Effects of feeding unprocessed oilseeds on methane emission, nitrogen utilization efficiency and milk fatty acid profile of lactating dairy cows

Abstract

Lipid supplementation can decrease enteric methane emission and affect nutrient utilization in dairy cows. The objective of this study was to evaluate the effects of dietary inclusion of unprocessed oilseeds on methane emissions, nitrogen (N) utilization efficiency, and milk fatty acid (FA) profile of dairy cows.

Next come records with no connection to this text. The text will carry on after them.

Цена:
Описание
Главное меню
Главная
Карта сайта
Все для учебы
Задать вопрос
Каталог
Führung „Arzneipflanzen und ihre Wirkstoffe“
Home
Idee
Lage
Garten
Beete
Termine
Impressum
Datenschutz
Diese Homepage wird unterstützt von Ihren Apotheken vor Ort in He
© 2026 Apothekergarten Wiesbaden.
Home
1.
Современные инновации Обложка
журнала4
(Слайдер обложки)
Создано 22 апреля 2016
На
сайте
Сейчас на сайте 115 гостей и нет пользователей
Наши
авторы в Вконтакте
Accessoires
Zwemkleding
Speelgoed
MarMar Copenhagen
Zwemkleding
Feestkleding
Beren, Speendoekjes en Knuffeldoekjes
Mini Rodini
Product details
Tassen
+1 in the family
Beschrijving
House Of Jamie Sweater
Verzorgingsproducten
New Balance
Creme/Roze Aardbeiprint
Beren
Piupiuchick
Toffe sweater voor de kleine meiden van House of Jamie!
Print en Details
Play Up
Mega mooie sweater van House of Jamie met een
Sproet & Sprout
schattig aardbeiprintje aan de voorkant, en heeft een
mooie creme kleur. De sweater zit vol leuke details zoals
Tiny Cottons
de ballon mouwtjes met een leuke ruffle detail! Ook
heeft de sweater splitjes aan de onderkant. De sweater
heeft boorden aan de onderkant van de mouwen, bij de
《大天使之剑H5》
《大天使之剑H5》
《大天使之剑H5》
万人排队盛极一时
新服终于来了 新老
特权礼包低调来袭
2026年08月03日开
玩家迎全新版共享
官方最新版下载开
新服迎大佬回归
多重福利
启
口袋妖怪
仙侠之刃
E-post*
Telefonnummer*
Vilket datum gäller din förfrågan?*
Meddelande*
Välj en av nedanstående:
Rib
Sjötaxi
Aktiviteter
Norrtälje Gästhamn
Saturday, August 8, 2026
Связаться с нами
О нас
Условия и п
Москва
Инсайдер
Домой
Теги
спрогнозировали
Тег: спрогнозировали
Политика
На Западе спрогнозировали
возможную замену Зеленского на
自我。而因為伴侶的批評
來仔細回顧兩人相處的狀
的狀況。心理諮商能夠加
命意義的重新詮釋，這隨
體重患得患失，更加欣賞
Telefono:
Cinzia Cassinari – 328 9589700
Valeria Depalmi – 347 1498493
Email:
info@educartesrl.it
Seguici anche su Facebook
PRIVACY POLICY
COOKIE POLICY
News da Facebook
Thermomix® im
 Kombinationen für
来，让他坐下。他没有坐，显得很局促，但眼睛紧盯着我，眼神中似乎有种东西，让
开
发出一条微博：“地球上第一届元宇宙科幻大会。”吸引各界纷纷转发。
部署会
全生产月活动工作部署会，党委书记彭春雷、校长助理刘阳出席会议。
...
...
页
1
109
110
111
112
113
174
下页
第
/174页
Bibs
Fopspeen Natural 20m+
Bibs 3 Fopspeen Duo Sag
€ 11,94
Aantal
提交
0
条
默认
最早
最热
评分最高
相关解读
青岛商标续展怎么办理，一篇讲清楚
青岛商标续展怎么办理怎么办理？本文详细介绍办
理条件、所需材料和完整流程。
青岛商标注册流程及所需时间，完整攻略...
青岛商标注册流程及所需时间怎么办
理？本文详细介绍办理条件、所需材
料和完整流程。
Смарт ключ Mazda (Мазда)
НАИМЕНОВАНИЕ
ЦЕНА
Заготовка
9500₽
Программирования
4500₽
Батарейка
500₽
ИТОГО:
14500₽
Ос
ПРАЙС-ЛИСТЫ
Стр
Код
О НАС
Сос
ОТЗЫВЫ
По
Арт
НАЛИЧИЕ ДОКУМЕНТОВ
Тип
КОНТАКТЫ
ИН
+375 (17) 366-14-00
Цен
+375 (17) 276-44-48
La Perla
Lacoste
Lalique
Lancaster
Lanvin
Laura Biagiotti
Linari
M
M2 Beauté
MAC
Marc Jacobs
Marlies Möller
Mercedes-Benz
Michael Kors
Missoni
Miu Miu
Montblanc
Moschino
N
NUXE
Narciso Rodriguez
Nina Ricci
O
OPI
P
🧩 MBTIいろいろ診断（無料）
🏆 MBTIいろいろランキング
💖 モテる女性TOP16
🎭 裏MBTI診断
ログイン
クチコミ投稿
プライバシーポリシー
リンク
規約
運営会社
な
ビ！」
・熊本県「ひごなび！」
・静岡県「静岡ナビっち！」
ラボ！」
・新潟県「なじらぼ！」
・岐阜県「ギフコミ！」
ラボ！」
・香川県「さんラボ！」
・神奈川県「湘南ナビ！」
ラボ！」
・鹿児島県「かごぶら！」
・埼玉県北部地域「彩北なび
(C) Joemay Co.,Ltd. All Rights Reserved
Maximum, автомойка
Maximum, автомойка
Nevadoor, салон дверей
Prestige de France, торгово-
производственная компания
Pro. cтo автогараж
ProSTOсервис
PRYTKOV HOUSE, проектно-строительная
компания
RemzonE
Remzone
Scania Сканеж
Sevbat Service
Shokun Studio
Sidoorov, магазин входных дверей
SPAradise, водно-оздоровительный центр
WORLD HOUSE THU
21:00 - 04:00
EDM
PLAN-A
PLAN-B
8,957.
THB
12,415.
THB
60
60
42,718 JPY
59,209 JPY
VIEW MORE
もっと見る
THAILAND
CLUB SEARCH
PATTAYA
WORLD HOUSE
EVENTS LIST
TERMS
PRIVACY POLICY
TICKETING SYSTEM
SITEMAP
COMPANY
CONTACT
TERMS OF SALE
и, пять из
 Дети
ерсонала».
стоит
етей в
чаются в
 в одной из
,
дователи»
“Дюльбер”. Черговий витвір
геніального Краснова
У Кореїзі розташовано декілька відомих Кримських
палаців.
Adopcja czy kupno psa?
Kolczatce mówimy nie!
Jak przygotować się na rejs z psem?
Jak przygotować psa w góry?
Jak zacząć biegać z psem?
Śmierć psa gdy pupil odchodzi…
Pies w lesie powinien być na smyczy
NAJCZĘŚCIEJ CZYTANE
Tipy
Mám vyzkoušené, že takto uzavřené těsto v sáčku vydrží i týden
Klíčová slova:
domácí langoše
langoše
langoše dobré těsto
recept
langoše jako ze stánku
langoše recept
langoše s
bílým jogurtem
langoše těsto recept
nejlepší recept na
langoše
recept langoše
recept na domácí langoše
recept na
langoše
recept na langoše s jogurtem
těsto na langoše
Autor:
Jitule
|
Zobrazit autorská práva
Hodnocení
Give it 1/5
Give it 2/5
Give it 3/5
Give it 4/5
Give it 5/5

Eight multiparous Holstein Friesian cows (75.4 ± 15.9 days in milk) were randomly allocated to treatments in a double 4 × 4 Latin square with 4 periods (22 d for adaptation and 6 d for measurements in digestion units). Treatments formulated on an isonitrogenous and equal ether extract content were: 1) Prilled fat consisting of a mixture of FA from fractionated palm oil (PFA; 3.5% of diet DM), 2) Rapeseed (RPS; 6.9% of diet DM), 3) Cottonseed (CTS; 18.4% of diet DM), and 4) Linseed (LNS; 7.5% of diet DM). Oilseeds were fed without processing. Diets contained varying amounts of corn silage (26 to 27% of diet DM), grass silage (23 to 37% of diet DM), and concentrate (37 to 50% of diet DM), plus the allocated lipid source treatment. Diets were formulated to provide an ether extract level of 6% of diet DM. Methane emissions were measured using the SF6 technique. The RPS diet increased dry matter intake (DMI) compared to the other treatments. The CTS diet decreased methane production (g/d) and yield (g/kg of DMI) compared to RPS and LNS, and decreased methane intensity (g/kg of energy-corrected milk) compared to RPS, but not LNS or PFA. Also, the CTS diet increased N excretion in urine. Dietary inclusion of LNS and RPS decreased milk fat content, and the CTS diet tended to increase milk protein, and increased milk lactose contents compared to the PFA diet. However, milk yield and milk components yield were not affected by treatments. Unprocessed oilseeds improved milk FA profile by increasing mono- and poly-unsaturated FA concentration in milk fat. In conclusion, unprocessed oilseeds differed in their effects on the response variables studied, and many of these effects were independent of the degree of FA unsaturation. The most important implication of these results is the need to evaluate methane mitigation strategies in conjunction other environmental, production and consumer health aspects.